Well this is it, I finally caught up with the younger generation in deciding to do my own blog.
As you are probably well aware, I am nine months into my 3rd decade. Born 8th June 1977 I'm at the younger end of the 70's babies to finally join the thirtysomething saga. Leg-warmers, My little pony, Rubix cubes and the Atari are now a fond but distant memory and I now find myself talking about ipods, the latest mobile phone, processor speeds and of course my new favourite..... ....blogging.

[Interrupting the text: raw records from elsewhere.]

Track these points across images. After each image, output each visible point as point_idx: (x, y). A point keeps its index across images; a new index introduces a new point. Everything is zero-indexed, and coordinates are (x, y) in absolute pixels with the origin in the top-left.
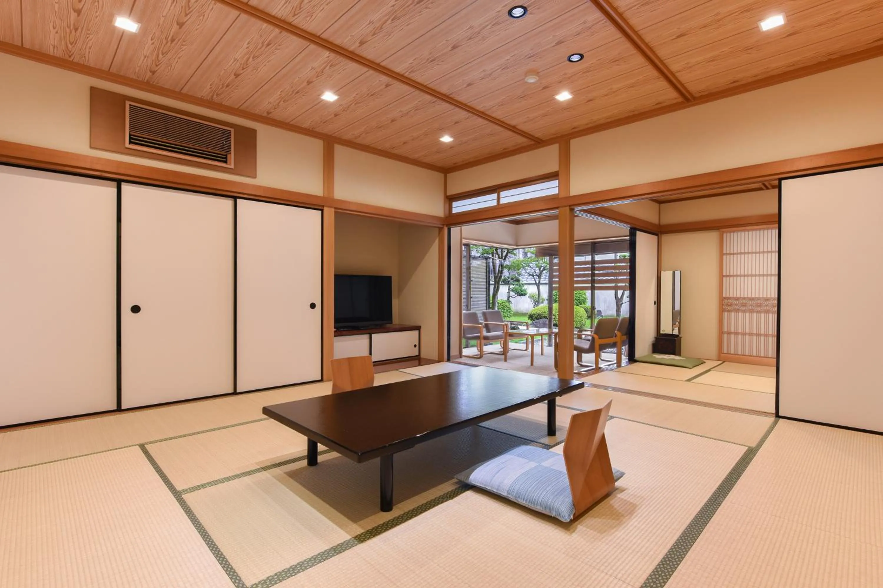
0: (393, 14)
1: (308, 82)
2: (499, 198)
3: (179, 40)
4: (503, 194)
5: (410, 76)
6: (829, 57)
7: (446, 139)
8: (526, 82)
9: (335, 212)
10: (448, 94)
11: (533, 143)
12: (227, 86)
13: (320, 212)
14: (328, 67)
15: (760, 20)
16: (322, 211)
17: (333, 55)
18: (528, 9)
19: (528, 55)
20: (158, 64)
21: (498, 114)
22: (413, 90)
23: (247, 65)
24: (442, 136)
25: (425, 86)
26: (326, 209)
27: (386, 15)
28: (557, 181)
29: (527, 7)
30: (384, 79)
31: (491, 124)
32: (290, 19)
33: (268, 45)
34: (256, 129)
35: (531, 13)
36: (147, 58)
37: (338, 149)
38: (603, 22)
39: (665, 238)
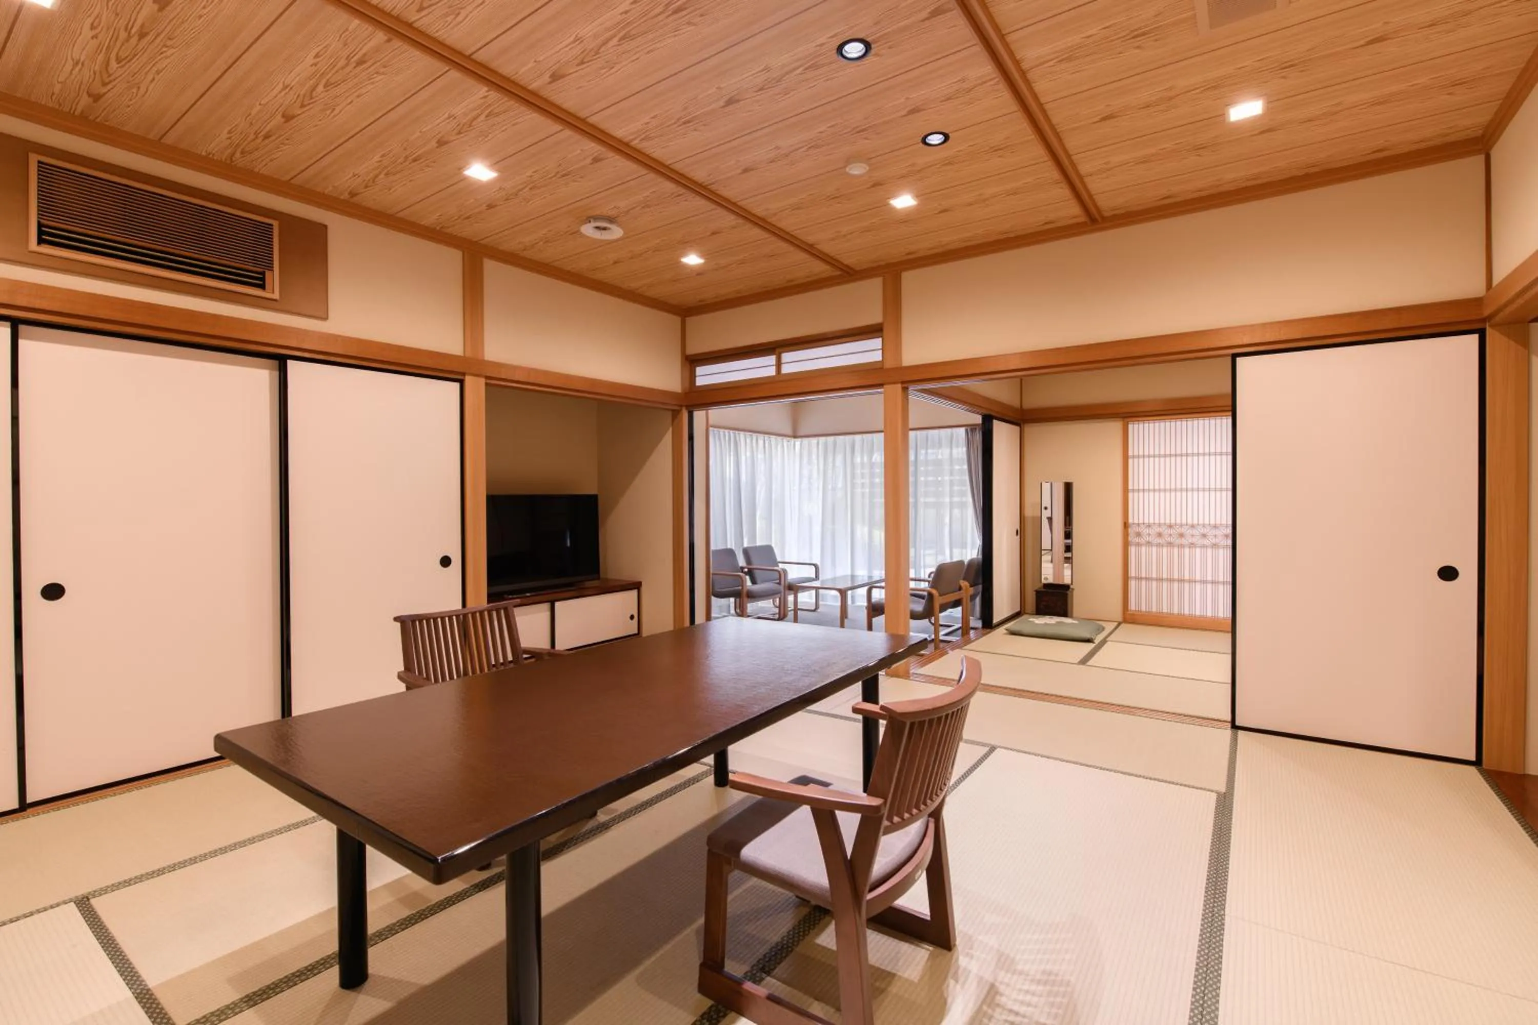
0: (623, 28)
1: (438, 142)
2: (779, 364)
3: (158, 35)
4: (787, 357)
5: (639, 147)
6: (1306, 171)
7: (692, 260)
8: (848, 174)
9: (487, 384)
10: (706, 184)
11: (839, 273)
12: (267, 137)
13: (456, 386)
14: (482, 117)
15: (1229, 105)
16: (462, 382)
17: (494, 95)
18: (873, 46)
19: (857, 127)
20: (107, 81)
21: (788, 223)
22: (644, 171)
23: (311, 98)
24: (684, 254)
25: (667, 167)
26: (468, 380)
27: (608, 30)
28: (880, 340)
29: (870, 42)
30: (592, 148)
31: (773, 238)
32: (412, 16)
33: (360, 63)
34: (326, 223)
35: (876, 55)
36: (80, 65)
37: (490, 267)
38: (992, 83)
39: (1032, 430)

I dreaded the day I was going to turn thirty, for some reason when you hear someone is in their twenty's they sound young, but the moment you turn thirty, thats it - assuming you live to a rip old age of 90 at thirty you suddenly realise you are at least a third of the way through your life.
A third??? How could I possibly already be a third of the way through, where the hell did the last 30 years go? I blinked and missed them.

When you were a child how many of you remember adults saying to you:

"Enjoy your youth you dont have it very long"
"When I was your age I would never have done that"
"School is the best years of your life, enjoy it while you can"



My immediate reaction was to always sigh and think: You must be bloody kidding, I hate school and I don't care if you never did that and I want to be a grown up" Well I feel now that I wished I had listened to them, and really made better use of my youth, and education, because all to quickly it was gone. 
Don't get me wrong, Im not saying I'm out to pasture just yet, I just know now that I am not as young as I once was. part from the fact I need a dictionary to translate the youth of today's txt language the main giveaway is I now find myself saying to children today all the quotes my parents said to me, however I do smile to myself when I say it.


I did decide to have a do for my 30th, although I actually think it was more of a Bon Voyage to my twenties, Myself and 12 of my closest dearest friends & family went to the Cafe De Paris in London's Leicester Square, and wow what a night it was, quite possibly one of the best nights of my life.

So 9 months in, is it going as badly as I had feared it would? Well actually yes and no.
There have been highs and there have been lows, I entered a new loving relationship, then subsenquently suffered a break-up. I excelled at college and passed my exams, but failed at many a job interview, my weight went up to a massive 201 lbs but after my new years resolution to lose 60lbs, I have so far lost 33lbs.

So all in all my first taste of being 30 has been a bit of a mixed bag of emotions, there are 9 years and 3 months left of my thirties, and I am going to make the most of them.